These days, businesses increasingly rely upon web apps for everything from conducting internal business to connecting with customers. They're popular because they offer accessibility, efficiency, and productivity gains.
At the same time, it's wise to think of these online applications as windows into a business. Accessibility offers a benefit when attracting online customers or providing employees with remote access. On the other hand, that same advantage can also attract hackers' attention, so organizations should not take their web application security chances.
The 2020 Verizon Data Breach Investigations Report found that 43 percent of all data breaches came from attacks on web applications, a figure that increased dramatically from the previous year. With the rise of remote work and increased popularity of conducting business online, malicious users' number of opportunities to breach digital apps also increased. Some common examples of internet app security threats include cross-site scripting, SQL injections, and poor configuration or maintenance of servers and networks the apps run on.
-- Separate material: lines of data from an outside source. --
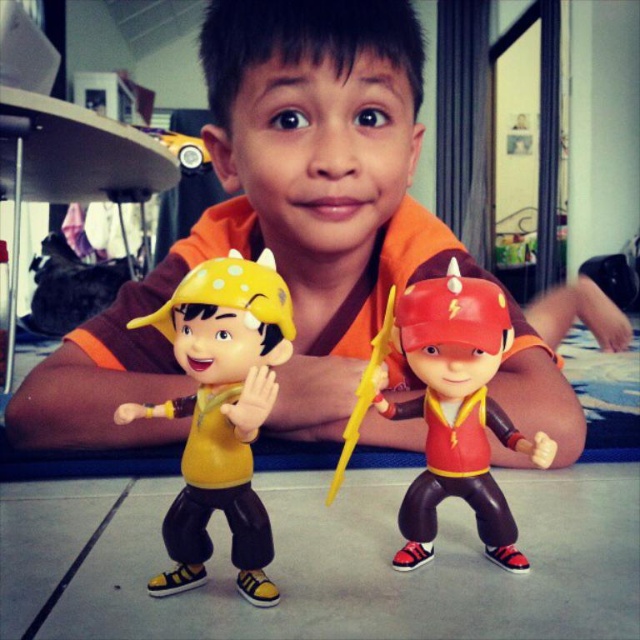
Question: Which point is farther from the camera taking this photo?

Choices:
 (A) (522, 445)
 (B) (369, 396)
 (C) (234, 282)
 (D) (248, 132)

Answer: (D)

Question: Which point is farther to the camera?

Choices:
 (A) yellow plastic sword at center
 (B) yellow matte toy at center
 (C) matte yellow plastic toy at lower left
 (D) matte red plastic toy at center

Answer: (C)

Question: Which point is closer to the camera taking this photo?

Choices:
 (A) (257, 403)
 (B) (520, 337)
 (C) (493, 424)

Answer: (A)

Question: Is matte yellow plastic toy at lower left above matte red plastic toy at center?

Choices:
 (A) yes
 (B) no

Answer: (A)

Question: Does yellow matte toy at center lie in front of yellow plastic sword at center?

Choices:
 (A) yes
 (B) no

Answer: (A)

Question: Can you confirm if matte yellow plastic toy at lower left is smaller than matte red plastic toy at center?

Choices:
 (A) yes
 (B) no

Answer: (B)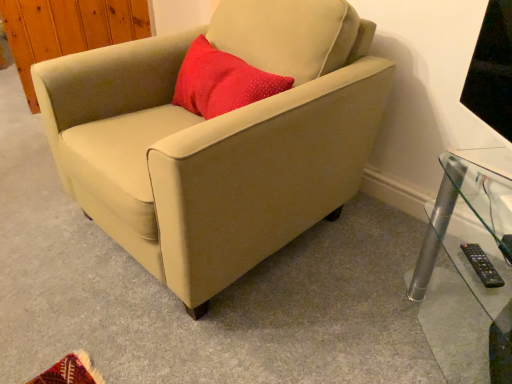
What is the approximate height of black plastic remote at lower right?

The height of black plastic remote at lower right is 1.06 inches.

Locate an element on the screen. black plastic remote at lower right is located at coordinates (482, 265).

Locate an element on the screen. Image resolution: width=512 pixels, height=384 pixels. black plastic remote at lower right is located at coordinates (482, 265).

Which point is more distant from viewer, (126,66) or (489,280)?

Point (126,66)

Find the location of `remote below the beige fabric chair at center (from the image's perspective)`. remote below the beige fabric chair at center (from the image's perspective) is located at coordinates (482, 265).

Does beige fabric chair at center appear on the left side of black plastic remote at lower right?

Indeed, beige fabric chair at center is positioned on the left side of black plastic remote at lower right.

From a real-world perspective, is beige fabric chair at center physically above black plastic remote at lower right?

Indeed, from a real-world perspective, beige fabric chair at center stands above black plastic remote at lower right.

Is clear glass table at lower right positioned with its back to beige fabric chair at center?

No, clear glass table at lower right is not facing away from beige fabric chair at center.

Is clear glass table at lower right positioned in front of beige fabric chair at center?

Yes, it is.

In terms of height, does clear glass table at lower right look taller or shorter compared to beige fabric chair at center?

Considering their sizes, clear glass table at lower right has less height than beige fabric chair at center.

How different are the orientations of black plastic remote at lower right and beige fabric chair at center in degrees?

The angle between the facing direction of black plastic remote at lower right and the facing direction of beige fabric chair at center is 42.1 degrees.

Is black plastic remote at lower right bigger than beige fabric chair at center?

No.

Could you tell me if black plastic remote at lower right is facing beige fabric chair at center?

No, black plastic remote at lower right is not facing towards beige fabric chair at center.

From a real-world perspective, between black plastic remote at lower right and clear glass table at lower right, who is vertically lower?

From a 3D spatial view, clear glass table at lower right is below.

Is clear glass table at lower right at the back of black plastic remote at lower right?

Yes, black plastic remote at lower right is facing away from clear glass table at lower right.

Is black plastic remote at lower right not near clear glass table at lower right?

No.

From the image's perspective, who appears lower, black plastic remote at lower right or clear glass table at lower right?

clear glass table at lower right is shown below in the image.

From a real-world perspective, does beige fabric chair at center sit lower than clear glass table at lower right?

No.

From the image's perspective, would you say beige fabric chair at center is positioned over clear glass table at lower right?

Correct, beige fabric chair at center appears higher than clear glass table at lower right in the image.

Which is behind, point (245, 112) or point (489, 171)?

The point (245, 112) is more distant.

Can we say beige fabric chair at center lies outside clear glass table at lower right?

Yes.

Is clear glass table at lower right positioned far away from black plastic remote at lower right?

No, clear glass table at lower right is not far from black plastic remote at lower right.

Is clear glass table at lower right at the left side of black plastic remote at lower right?

No, clear glass table at lower right is not to the left of black plastic remote at lower right.

From the image's perspective, between clear glass table at lower right and black plastic remote at lower right, who is located below?

clear glass table at lower right appears lower in the image.

Is clear glass table at lower right located outside black plastic remote at lower right?

Yes, clear glass table at lower right is not within black plastic remote at lower right.

Find the location of `chair in front of the black plastic remote at lower right`. chair in front of the black plastic remote at lower right is located at coordinates (217, 140).

The height and width of the screenshot is (384, 512). What are the coordinates of `chair above the clear glass table at lower right (from a real-world perspective)` in the screenshot? It's located at (217, 140).

From the image, which object appears to be farther from beige fabric chair at center, black plastic remote at lower right or clear glass table at lower right?

black plastic remote at lower right is further to beige fabric chair at center.

Based on their spatial positions, is clear glass table at lower right or beige fabric chair at center closer to black plastic remote at lower right?

clear glass table at lower right.

Based on the photo, estimate the real-world distances between objects in this image. Which object is further from clear glass table at lower right, black plastic remote at lower right or beige fabric chair at center?

The object further to clear glass table at lower right is beige fabric chair at center.

Estimate the real-world distances between objects in this image. Which object is closer to clear glass table at lower right, beige fabric chair at center or black plastic remote at lower right?

black plastic remote at lower right lies closer to clear glass table at lower right than the other object.

Considering their positions, is clear glass table at lower right positioned closer to beige fabric chair at center than black plastic remote at lower right?

clear glass table at lower right is closer to beige fabric chair at center.

When comparing their distances from black plastic remote at lower right, does beige fabric chair at center or clear glass table at lower right seem further?

The object further to black plastic remote at lower right is beige fabric chair at center.

Identify the location of remote between beige fabric chair at center and clear glass table at lower right. Image resolution: width=512 pixels, height=384 pixels. (482, 265).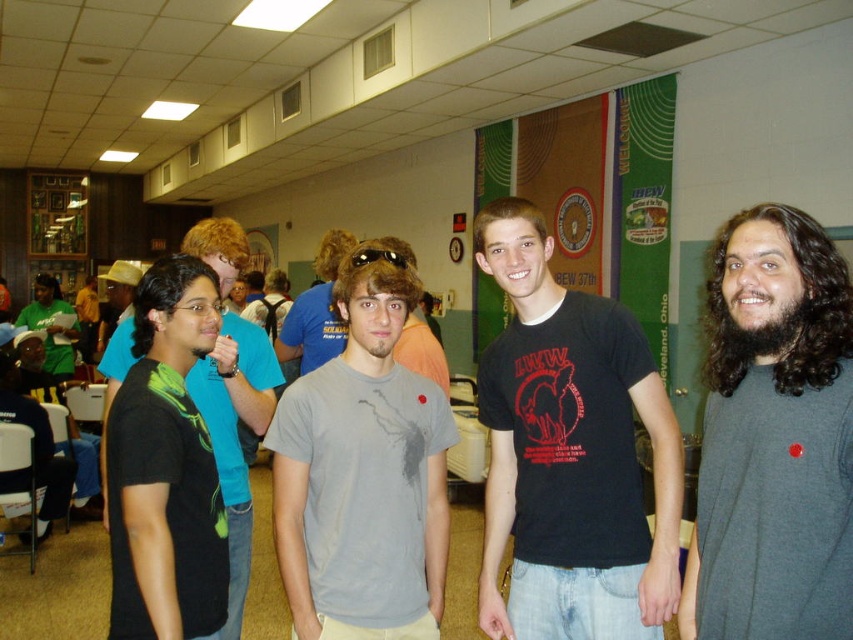
Question: Estimate the real-world distances between objects in this image. Which object is farther from the black matte t-shirt at center?

Choices:
 (A) black matte t-shirt at left
 (B) dark gray matte shirt at right
 (C) gray cotton t-shirt at center

Answer: (C)

Question: Considering the relative positions of gray matte t-shirt at center and black matte t-shirt at left in the image provided, where is gray matte t-shirt at center located with respect to black matte t-shirt at left?

Choices:
 (A) below
 (B) above

Answer: (B)

Question: Which of the following is the farthest from the observer?

Choices:
 (A) black matte t-shirt at left
 (B) black matte t-shirt at center
 (C) dark gray matte shirt at right
 (D) matte green shirt at left

Answer: (D)

Question: Is black matte t-shirt at center wider than gray matte t-shirt at center?

Choices:
 (A) yes
 (B) no

Answer: (A)

Question: Which object is closer to the camera taking this photo?

Choices:
 (A) gray matte t-shirt at center
 (B) matte green shirt at left
 (C) dark gray matte shirt at right
 (D) gray cotton t-shirt at center

Answer: (C)

Question: Does black matte t-shirt at center appear on the left side of black matte t-shirt at left?

Choices:
 (A) no
 (B) yes

Answer: (A)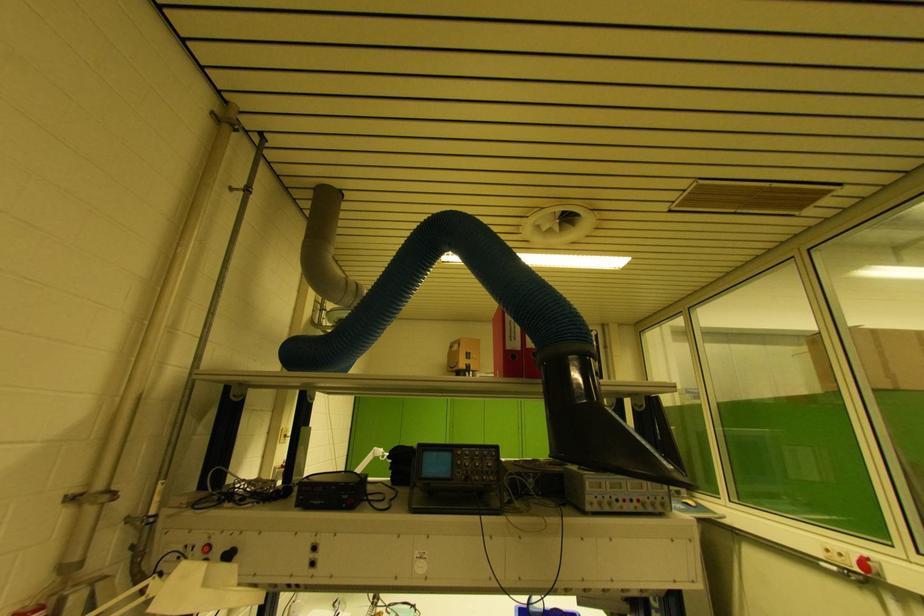
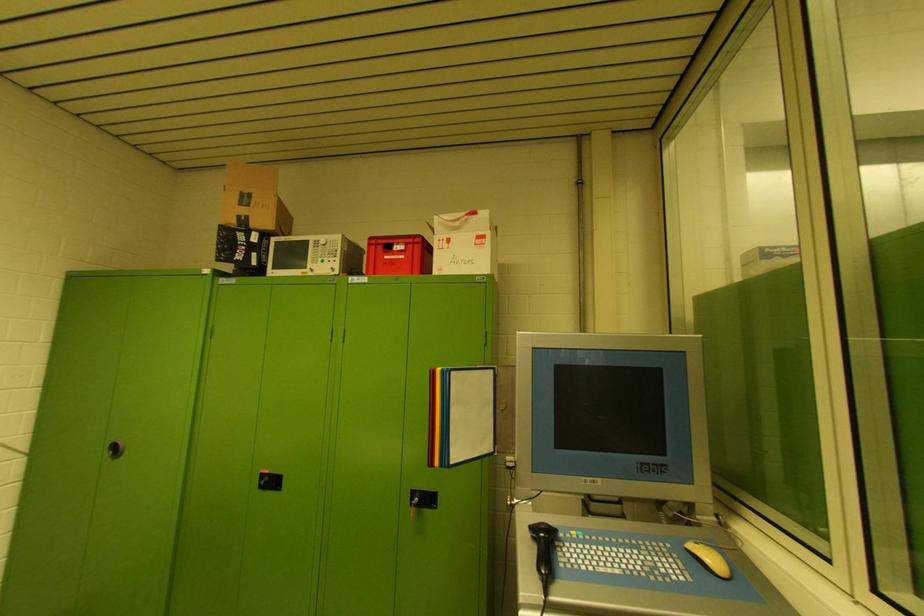
What movement of the cameraman would produce the second image?

The cameraman walked toward right, forward.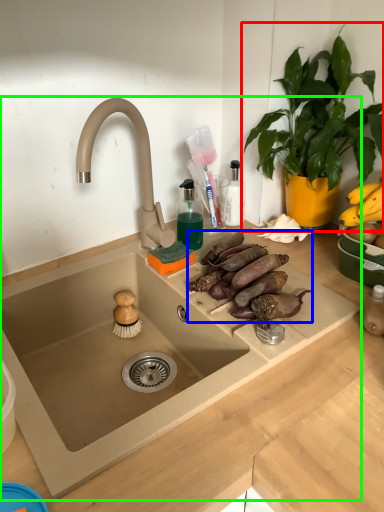
Question: Based on their relative distances, which object is nearer to houseplant (highlighted by a red box)? Choose from food (highlighted by a blue box) and sink (highlighted by a green box).

Choices:
 (A) food
 (B) sink

Answer: (A)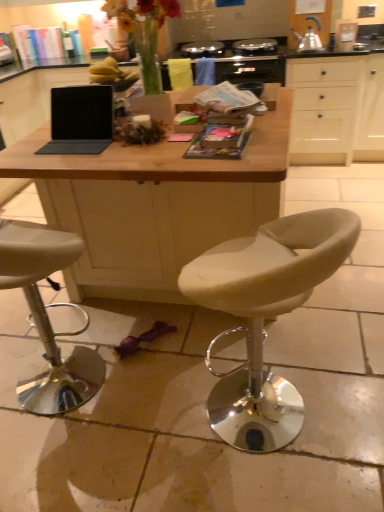
Locate an element on the screen. vacant space in between beige leather stool at lower left, which ranks as the second chair in right-to-left order, and white leather stool at center, which is the second chair in left-to-right order is located at coordinates (159, 406).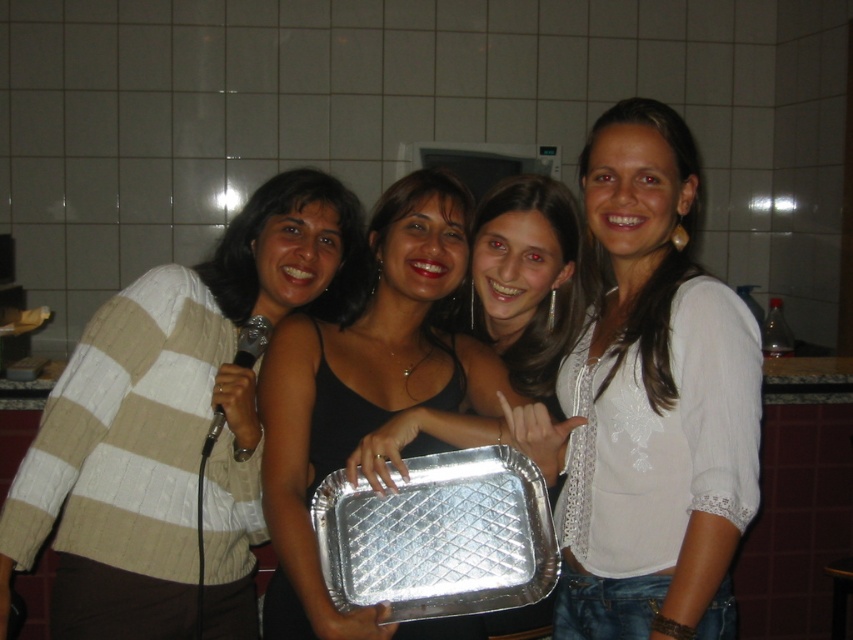
Between metallic silver tray at center and silver/aluminum tray at center, which one appears on the left side from the viewer's perspective?

Positioned to the left is silver/aluminum tray at center.

Does metallic silver tray at center come in front of silver/aluminum tray at center?

Yes, it is.

Between point (368, 464) and point (315, 508), which one is positioned behind?

Point (315, 508)

Find the location of a particular element. This screenshot has width=853, height=640. metallic silver tray at center is located at coordinates (376, 397).

From the picture: Can you confirm if white knit sweater at left is smaller than metallic silver tray at center?

Yes, white knit sweater at left is smaller than metallic silver tray at center.

Is point (91, 627) positioned behind point (368, 452)?

Yes, it is behind point (368, 452).

This screenshot has height=640, width=853. I want to click on white knit sweater at left, so click(171, 428).

Is white embroidered shirt at center smaller than silver/aluminum tray at center?

Incorrect, white embroidered shirt at center is not smaller in size than silver/aluminum tray at center.

I want to click on white embroidered shirt at center, so click(x=654, y=403).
For an example of a SQL injection attack against consumer software, Vice reported that hackers exploited a bug affecting Epic Games, the video game site responsible for the popular game Fortnite. The attackers could use this exploit to access user accounts. Not only could digital criminals listen to player conversations, but they could also download credit card information. Beyond video games, severe attacks targeted state voter registration databases in 2017 and Cisco's licensing manager in 2018.
In 2020, Microsoft issued instructions to ensure that Exchange servers had the proper configuration to protect apps and users. Adequate server security offers organizations a critical tool for defense against attacks. Without it, hackers could gain access to high-level credentials that would allow them to steal data or even gain control of business systems.
Web application security refers to practices associated with preventing malicious attacks against online apps. Free vulnerability scans provide a starting point; however, sophisticated online criminals have learned to stay ahead of the databases on which these free tools rely.
Some paid scanning software relies upon a frequently updated database of known attacks and artificial intelligence that can send alerts based upon suspicious behaviors. Full penetration testing can uncover web app vulnerabilities by combining high-tech vulnerability scans and the insights of trained security professionals who will mimic today's hackers' actions and strategies. These insights ultimately reveal hidden vulnerabilities, providing an action plan to remediate your web app security weaknesses before digital criminals can exploit them.
Besides vulnerability testing, businesses also need to make a point to apply all security patches upon release. CSO Online reported that 60 percent of all breaches stemmed from security issues with an existing but unapplied patch.